Provided text ->

######

Contains our assets dir for Gitlab CI

Manifests get installed with install.sh script.

Example:

install.sh android-build

Pre-install steps and additional info

We use Ubuntu Server 14.04 LTS distro for the server. You may need your pem keys (private_key.pkcs7.pem, public_key.pkcs7.pem) to get secure variables.

Steps to setup:

  • Place your keys for hiera-eyaml in paths:
    • pkcs7_private_key: /etc/puppet/keys/eyaml/private_key.pkcs7.pem
    • pkcs7_public_key: /etc/puppet/keys/eyaml/public_key.pkcs7.pem
  • Run install.sh script. It should automatically install their dependencies.

Remote upload

It's possible to upload files remotely. Define this environment variables:

  • BUILD_EXPORT_REMOTE_HOST - remote host to copy directory to
  • BUILD_EXPORT_REMOTE_USER - host user to copy remote dir

Paths stay the same for remote upload like for local upload

Installation

It's possible to enable stdout of child commands with DEBUG env var: DEBUG=y install.sh manifest

Runner provision

Included in the gitlab-runner manifest:

install.sh gitlab-runner

Android build server

Combined with Gitlab CI Runner setup.

Installation is done via android-build manifest:

install.sh android-build

Static server

We use it as "Gitlab CI extension" for our JavaScript projects (React Native).

With help of build-export.sh, it's possible to:

  • generate custom badges via web service http://shields.io
  • always have link on latest build for master branch
  • copy your build artifacts to directory exposed into WEB by nginx!

######

Data provided ->
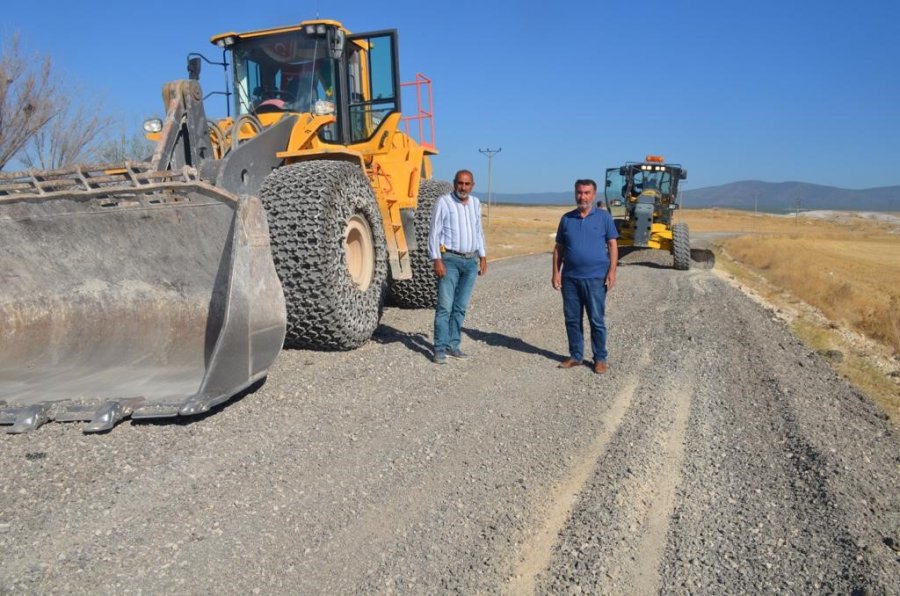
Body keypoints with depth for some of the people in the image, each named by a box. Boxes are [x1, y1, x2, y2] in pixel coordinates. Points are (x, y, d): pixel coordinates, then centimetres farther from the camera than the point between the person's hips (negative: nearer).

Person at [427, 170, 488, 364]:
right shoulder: (443, 201, -5)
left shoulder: (475, 203, 12)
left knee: (460, 307, 8)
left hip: (471, 261, 5)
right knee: (445, 306, -7)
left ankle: (453, 345, 16)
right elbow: (434, 233, -7)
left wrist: (482, 257, 15)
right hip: (450, 260, -5)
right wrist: (437, 260, -15)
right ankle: (440, 349, -3)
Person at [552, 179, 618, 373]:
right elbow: (558, 248, 11)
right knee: (572, 319, 8)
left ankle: (600, 359, 13)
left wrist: (612, 271, -9)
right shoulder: (567, 218, 9)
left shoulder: (604, 217, 2)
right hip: (570, 278, 3)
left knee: (596, 320, 1)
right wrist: (556, 273, 3)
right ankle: (575, 356, 21)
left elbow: (612, 245, 1)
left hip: (595, 278, -3)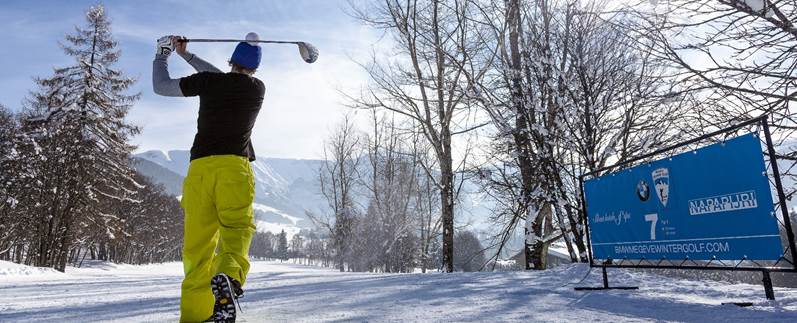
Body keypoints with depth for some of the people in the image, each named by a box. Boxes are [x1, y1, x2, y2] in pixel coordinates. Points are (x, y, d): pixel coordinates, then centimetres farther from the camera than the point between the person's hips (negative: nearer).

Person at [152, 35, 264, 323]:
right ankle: (227, 277, -39)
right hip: (234, 166, -1)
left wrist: (163, 53, 36)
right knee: (237, 228, -8)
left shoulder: (208, 81, 8)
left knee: (198, 242, 3)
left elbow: (160, 86, 20)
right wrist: (186, 55, 35)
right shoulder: (258, 89, 13)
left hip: (200, 166, 1)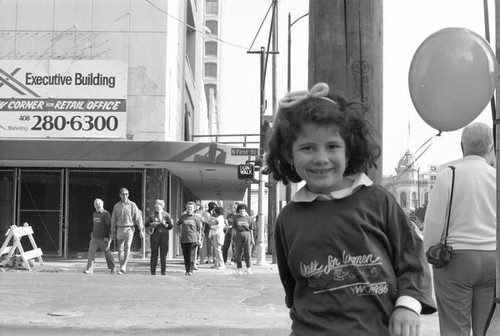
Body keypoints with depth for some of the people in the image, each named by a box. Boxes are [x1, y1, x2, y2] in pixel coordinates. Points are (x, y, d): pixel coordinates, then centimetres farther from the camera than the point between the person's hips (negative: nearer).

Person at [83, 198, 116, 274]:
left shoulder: (105, 214, -9)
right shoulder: (95, 214, 14)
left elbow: (109, 226, -12)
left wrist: (107, 237, -17)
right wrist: (92, 233, 16)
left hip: (103, 238, -6)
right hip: (94, 237, 6)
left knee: (107, 253, 3)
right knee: (91, 252, -6)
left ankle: (112, 269, 19)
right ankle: (90, 269, -9)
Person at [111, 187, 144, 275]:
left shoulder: (132, 205, -1)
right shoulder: (116, 206, 7)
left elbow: (138, 218, -2)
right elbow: (113, 219, 11)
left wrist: (141, 230, -8)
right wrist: (113, 232, 8)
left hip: (129, 229, -3)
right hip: (120, 229, 3)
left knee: (127, 247, -19)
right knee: (120, 249, 3)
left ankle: (123, 267, -22)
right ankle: (122, 268, 11)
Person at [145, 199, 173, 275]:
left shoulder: (166, 215, 9)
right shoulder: (152, 215, 11)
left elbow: (171, 226, 6)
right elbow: (146, 225, 10)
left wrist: (165, 224, -11)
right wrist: (152, 224, -7)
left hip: (164, 235, 0)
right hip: (155, 235, 0)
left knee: (163, 253, -1)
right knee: (154, 253, -2)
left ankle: (163, 270, 3)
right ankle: (153, 270, 2)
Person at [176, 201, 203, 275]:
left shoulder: (196, 218, 4)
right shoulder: (183, 216, 9)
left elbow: (199, 229, 6)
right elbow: (177, 225, 21)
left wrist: (199, 239, 2)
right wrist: (179, 233, 11)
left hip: (193, 239, -3)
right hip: (183, 239, 3)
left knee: (191, 255, -8)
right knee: (185, 255, 5)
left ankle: (190, 270, -6)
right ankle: (187, 270, 13)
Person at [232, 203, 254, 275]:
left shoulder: (248, 218, 6)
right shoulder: (236, 218, 7)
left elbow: (251, 229, 7)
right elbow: (234, 229, 6)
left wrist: (252, 239, 5)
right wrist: (233, 237, -1)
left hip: (247, 235, 0)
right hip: (238, 235, 0)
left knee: (247, 252, -4)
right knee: (238, 252, 2)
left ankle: (249, 268, 1)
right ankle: (239, 268, 9)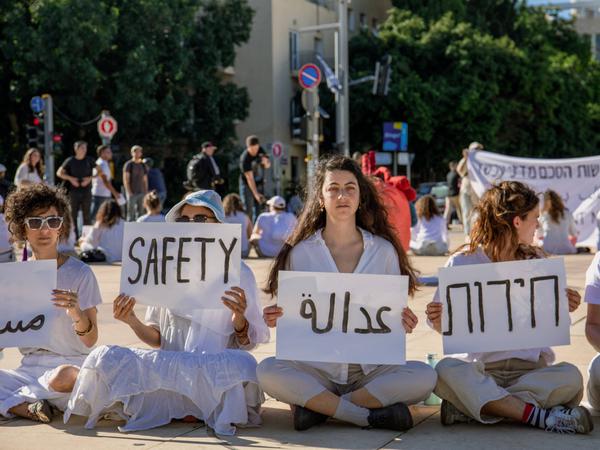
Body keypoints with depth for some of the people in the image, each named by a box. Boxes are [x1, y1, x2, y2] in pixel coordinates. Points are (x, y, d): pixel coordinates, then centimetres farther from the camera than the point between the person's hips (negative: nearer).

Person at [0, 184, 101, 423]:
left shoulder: (79, 273, -1)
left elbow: (90, 340, -6)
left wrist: (76, 313, -26)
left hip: (71, 365, -3)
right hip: (28, 369, 3)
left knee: (64, 376, -39)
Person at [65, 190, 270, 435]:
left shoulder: (237, 272, 5)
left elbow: (246, 343, 4)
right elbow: (157, 339, 14)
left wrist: (239, 319, -18)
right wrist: (132, 322, -6)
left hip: (212, 374, -3)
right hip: (167, 365, 3)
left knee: (243, 364, -37)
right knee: (104, 356, -22)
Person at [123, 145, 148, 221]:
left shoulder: (143, 166, 13)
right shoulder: (128, 164, -1)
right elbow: (125, 180, -6)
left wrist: (146, 193, 7)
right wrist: (129, 192, -13)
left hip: (141, 193, 5)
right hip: (132, 193, -5)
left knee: (140, 213, 5)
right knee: (131, 214, -6)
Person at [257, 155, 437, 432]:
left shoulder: (384, 251, 7)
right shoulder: (300, 252, 6)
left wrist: (403, 323, -12)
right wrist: (276, 320, -14)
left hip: (370, 369, 1)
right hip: (316, 370, -1)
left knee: (424, 376, -27)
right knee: (268, 371, -30)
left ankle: (320, 406, -19)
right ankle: (370, 414, -24)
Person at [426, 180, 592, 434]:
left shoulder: (536, 262, 10)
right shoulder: (463, 263, 0)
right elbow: (447, 327, 4)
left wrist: (564, 309, -7)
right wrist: (437, 320, -19)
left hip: (530, 366, 3)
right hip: (477, 369, -2)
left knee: (570, 376, -28)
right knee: (446, 370, -34)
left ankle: (471, 407, -27)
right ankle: (540, 416, -31)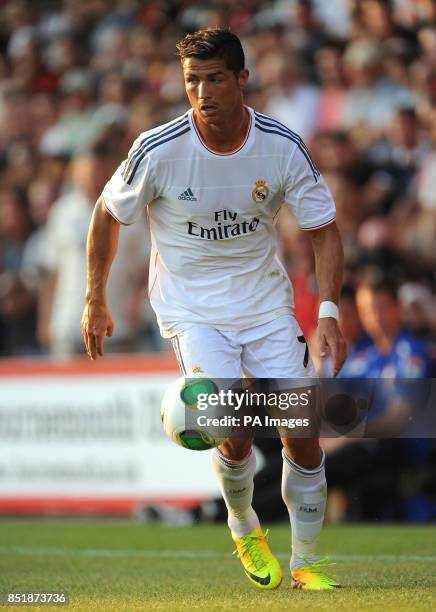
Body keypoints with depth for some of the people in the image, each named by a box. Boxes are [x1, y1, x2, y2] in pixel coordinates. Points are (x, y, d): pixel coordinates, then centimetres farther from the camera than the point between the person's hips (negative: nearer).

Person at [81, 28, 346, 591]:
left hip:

######

List of tasks ->
1/ According to the GitLab CI setup notes, which Linux distribution runs on the server?
2/ Check each statement against the GitLab CI setup notes and mark it yes or no, quoting the words that settle it:
(a) Manifests are installed using the install.sh script.
(b) Remote upload uses different paths from local upload.
(c) The static server serves Python projects.
3/ Extend the GitLab CI setup notes beyond their final line.
The material placed after the GitLab CI setup notes stands apart from them.

Responses per task ->
1/ Ubuntu Server 14.04 LTS.

2/
(a) Yes: "Manifests get installed with install.sh script."
(b) No: "Paths stay the same for remote upload like for local upload"
(c) No: "We use it as "Gitlab CI extension" for our JavaScript projects (React Native)."

3/
We use HTTP basic auth for access control. But badges are public-visible by default.

Old builds get removed from builds dir by cron after they stay 7 days. See main manifest (static-server) for more info.

Installation is done via static-server manifest:

install.sh static-server

Unrelated notes on Gitlab CI setup

Get coverage info display in Gitlab CI build log using istanbul as coverage tool:

  1. Goto Project settings
  2. Find Continuous Integration section.
  3. Enter this REGexp to Test coverage parsing entry: Lines\s*:\s*(\d*\.?\d+)% Now Gitlab CI will display covered lines percent:

Istanbul coverage gitlab

Also, for istanbul, this line may be helpful: All files(?:\s*\|\s*\d*\.?\d+\s*){3}\|\s*((\d*\.?\d+))\s*\|

To enforce coverage percent, consult your coverage program. We use istanbul (and isparta), so we can check coverage with command istanbul check

An example for 90% lines covered:

istanbul check --lines 90

To enforce code style on your build server, use linter. We use 1 option for some rules in our .eslintrc.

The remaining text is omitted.